Stan, Bill and I got to work on a system specification including flow charts and data layouts to guide the programming. TRI was not asked to review and approve this work as they did not have the capability to do so. The characteristics of the data cell drives and the disk drives were the key to using the capacity efficiently. Our design involved creating a low key index of the sub cells and disk tracks so that with a binary search we could quickly obtain the address of the portion of the data base where the indexes to the document in question resided. Each index record was just 60 characters (bytes) in length, which we wrote onto the storage tracks to maximize the capacity of the tracks. Programming got underway with us not having access to a 360.

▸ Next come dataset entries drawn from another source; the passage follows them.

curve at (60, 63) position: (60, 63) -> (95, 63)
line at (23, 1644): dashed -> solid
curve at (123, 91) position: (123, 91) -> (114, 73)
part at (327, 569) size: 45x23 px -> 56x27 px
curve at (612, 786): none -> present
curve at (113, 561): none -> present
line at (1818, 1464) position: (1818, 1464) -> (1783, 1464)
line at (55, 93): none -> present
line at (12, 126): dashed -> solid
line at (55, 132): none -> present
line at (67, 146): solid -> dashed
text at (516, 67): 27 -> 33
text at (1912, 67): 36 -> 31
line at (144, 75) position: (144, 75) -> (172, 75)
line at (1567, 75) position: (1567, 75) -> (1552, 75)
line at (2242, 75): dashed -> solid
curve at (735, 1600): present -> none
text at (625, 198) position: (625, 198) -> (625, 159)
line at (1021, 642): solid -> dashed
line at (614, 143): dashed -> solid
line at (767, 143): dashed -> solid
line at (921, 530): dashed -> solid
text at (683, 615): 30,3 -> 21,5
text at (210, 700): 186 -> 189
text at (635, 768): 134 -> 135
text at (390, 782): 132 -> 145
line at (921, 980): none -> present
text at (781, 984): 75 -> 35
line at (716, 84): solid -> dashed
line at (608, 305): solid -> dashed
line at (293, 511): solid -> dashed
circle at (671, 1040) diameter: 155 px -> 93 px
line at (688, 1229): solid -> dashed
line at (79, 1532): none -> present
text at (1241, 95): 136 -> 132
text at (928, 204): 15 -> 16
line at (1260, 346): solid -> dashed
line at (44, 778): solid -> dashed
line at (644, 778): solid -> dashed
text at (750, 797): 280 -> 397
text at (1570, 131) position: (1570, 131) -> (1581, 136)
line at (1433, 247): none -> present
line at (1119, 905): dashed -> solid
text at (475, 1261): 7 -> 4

About the time we were ready to begin testing some software, IBM announced a delay in the delivery of the 360 and the data cell drives. How could we proceed? IBM was willing to give us computer time at their data center on a 7094 using software to simulate the 360 and the data cell drives. That was not very appealing to me. I had some prior experience with IBM delays and was concerned that the six month delay might turn into a 12 month delay. Since this was a fixed price contract, I couldn’t charge TRI for this waiting time, and they were in no position to support what was now a staff of four analysts and programmers sitting around waiting for IBM to deliver.

TRI called for a meeting with IBM and myself to try to work something out. I took a contract administrator from PRC with me. As we were driving to the meeting I told him that he was not to say anything unless I asked him a question. He had not met any of the people in the meeting before and would not understand the subject. I told him that if I asked him a question his answer was “no”. No conversation, just “no”. That worked very well. When IBM or TRI would suggest something I didn’t like I would say “Jim, can we do that?”, and Jim would say “no!”. The result was that we pulled our crew out of TRI, and TRI paid us a penalty because of the unexpected idle time for the staff. As it turned out, it was close to a year before we were able to test any of our software on a 360/30 with data cells.

Almost 10 months after the announcement of the delay of the 360, we were at last able to test a program on a 360/30 with data cells on a system that IBM had just installed in another customer’s facility. This was the first installation of this configuration within the territory of TRI’s IBM Branch Office. We were allowed a couple of hours to run a special test program that Bill had written to demonstrate the writing and then reading of data with data cells. The test was successful. We now had a delivery date that was close enough to put us back to work on the project.

During our design work Stan and I had been concerned about how to incorporate backup files into the process. To make copies of the plant on data cells would be a very time consuming process as well as expensive for TRI, as the sub cells were expensive. We solved the problem by using the tape drives. During file reorganization, the process of merging the current plant into the main plant, we would write the merged data out onto tape. When the reorganization was complete, the new main plant would be loaded into the data cells while creating the low key index. The tapes that held the merged plants would be saved and moved off site, thereby becoming a backup file for recovery purposes.

After TRI received their 360/30, we were able to complete our testing. The last problem was to load the data bases from the more than 13 million punched cards that TRI had been accumulating over a period of more than 4 years; that is 1,300 cases of cards. It took a week or so working two shifts a day to finish.

Initially, search requests were keypunched into cards, fed into the system via the card reader and the results, lists of documents in the microfilm files to be examined, were printed. Later, remote searching was made possible by using terminals and printers at branch offices connected by telephone lines. The system was expanded to include other counties in California along with upgrades to the computer(s) and storage devices. It was a great day when the data cells were retired, having been replaced by 3330 disk drives.

As of this writing, the end of 2006, the Title Plant Operating System is still in use, albeit with many modifications and improvements.